Chinese scientists have grown humanized kidneys in pigs for the first time, in a landmark advance that could one day help with organ donor shortages. The project involved producing human-pig chimeric embryos with a mix of human and pig cells and then implanting them into surrogate pig moms. The findings were published in the journal Cell Stem Cell on Thursday (September 7).
Scientists determined that the kidneys were not totally human since they contained vasculature and nerves derived primarily from pig cells, implying that they could not be used for transplantation in their current form.

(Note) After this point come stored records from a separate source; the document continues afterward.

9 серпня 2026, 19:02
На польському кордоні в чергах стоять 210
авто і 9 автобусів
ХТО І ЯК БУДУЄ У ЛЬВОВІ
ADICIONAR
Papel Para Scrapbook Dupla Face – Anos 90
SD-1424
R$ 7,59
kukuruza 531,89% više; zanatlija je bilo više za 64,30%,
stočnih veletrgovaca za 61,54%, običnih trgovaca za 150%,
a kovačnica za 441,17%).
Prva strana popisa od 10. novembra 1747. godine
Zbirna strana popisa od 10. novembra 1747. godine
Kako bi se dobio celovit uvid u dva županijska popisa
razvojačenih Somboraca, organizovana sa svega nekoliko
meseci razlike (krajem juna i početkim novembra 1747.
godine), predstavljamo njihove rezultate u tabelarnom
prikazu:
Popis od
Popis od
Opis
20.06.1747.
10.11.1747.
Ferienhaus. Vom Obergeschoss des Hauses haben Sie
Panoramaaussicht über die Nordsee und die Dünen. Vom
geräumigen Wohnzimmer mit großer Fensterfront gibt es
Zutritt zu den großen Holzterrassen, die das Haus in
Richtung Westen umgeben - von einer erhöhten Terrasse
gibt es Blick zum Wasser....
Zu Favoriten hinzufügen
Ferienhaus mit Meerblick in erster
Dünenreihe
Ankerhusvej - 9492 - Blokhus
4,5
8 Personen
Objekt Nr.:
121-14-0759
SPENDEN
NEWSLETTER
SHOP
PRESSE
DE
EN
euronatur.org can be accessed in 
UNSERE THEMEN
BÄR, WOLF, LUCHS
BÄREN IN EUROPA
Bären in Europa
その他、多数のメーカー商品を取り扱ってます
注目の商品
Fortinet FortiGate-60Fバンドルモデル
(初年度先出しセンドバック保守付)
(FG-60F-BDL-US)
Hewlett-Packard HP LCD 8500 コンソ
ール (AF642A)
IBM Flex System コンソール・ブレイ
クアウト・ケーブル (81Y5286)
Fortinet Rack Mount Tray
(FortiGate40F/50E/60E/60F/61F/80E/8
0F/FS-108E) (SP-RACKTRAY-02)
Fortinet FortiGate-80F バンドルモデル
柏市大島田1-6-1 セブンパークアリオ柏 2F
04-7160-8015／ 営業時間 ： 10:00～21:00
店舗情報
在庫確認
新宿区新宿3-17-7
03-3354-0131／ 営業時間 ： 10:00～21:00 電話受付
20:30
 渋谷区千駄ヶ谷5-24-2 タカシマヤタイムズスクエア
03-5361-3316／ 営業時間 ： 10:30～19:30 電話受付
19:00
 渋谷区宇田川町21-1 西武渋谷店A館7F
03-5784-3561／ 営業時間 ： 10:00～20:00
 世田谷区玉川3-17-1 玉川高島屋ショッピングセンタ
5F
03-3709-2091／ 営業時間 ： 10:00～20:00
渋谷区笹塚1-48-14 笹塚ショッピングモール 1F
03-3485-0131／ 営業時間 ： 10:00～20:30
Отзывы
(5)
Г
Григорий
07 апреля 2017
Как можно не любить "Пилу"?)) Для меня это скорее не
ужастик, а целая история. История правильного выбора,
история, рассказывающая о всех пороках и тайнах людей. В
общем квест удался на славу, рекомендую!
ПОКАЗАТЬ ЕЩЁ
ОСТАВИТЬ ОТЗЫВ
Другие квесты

It is unknown whether existing genetic engineering techniques could be used to create a completely human organ.
Significant progress
The Guangzhou Institutes of Biomedicine and Health experts stated that their primary focus was on developing kidneys because they are the most routinely transplanted organ in human medicine.
“Rat organs have been produced in mice, and mouse organs have been produced in rats, but previous attempts to grow human organs in pigs have not succeeded,” said the senior author Liangxue Lai, of the Guangzhou Institutes of Biomedicine and Health, Chinese Academy of Sciences and Wuyi University.
“Our approach improves the integration of human cells into recipient tissues and allows us to grow human organs in pigs.”
According to the Guardian, another reason this scientific accomplishment is being celebrated is that earlier attempts at making human-pig hybrids have failed because pig cells tend to outcompete human cells throughout development, resulting in a chimera that is almost totally pig.
More research is required
The Chinese researchers surmounted this obstacle by genetically modifying a single-cell pig embryo to lack two genes required for kidney development. This approach generated a niche within the embryo that human embryonic stem cells incorporated into the pig embryo could fill.
“Although this approach is a clear milestone and the first successful attempt to grow whole organs containing human cells in pigs, the proportion of human cells in the generated kidneys is still not high enough,” Darius Widera, a professor of stem cell biology at England’s University of Reading, told AFP news agency.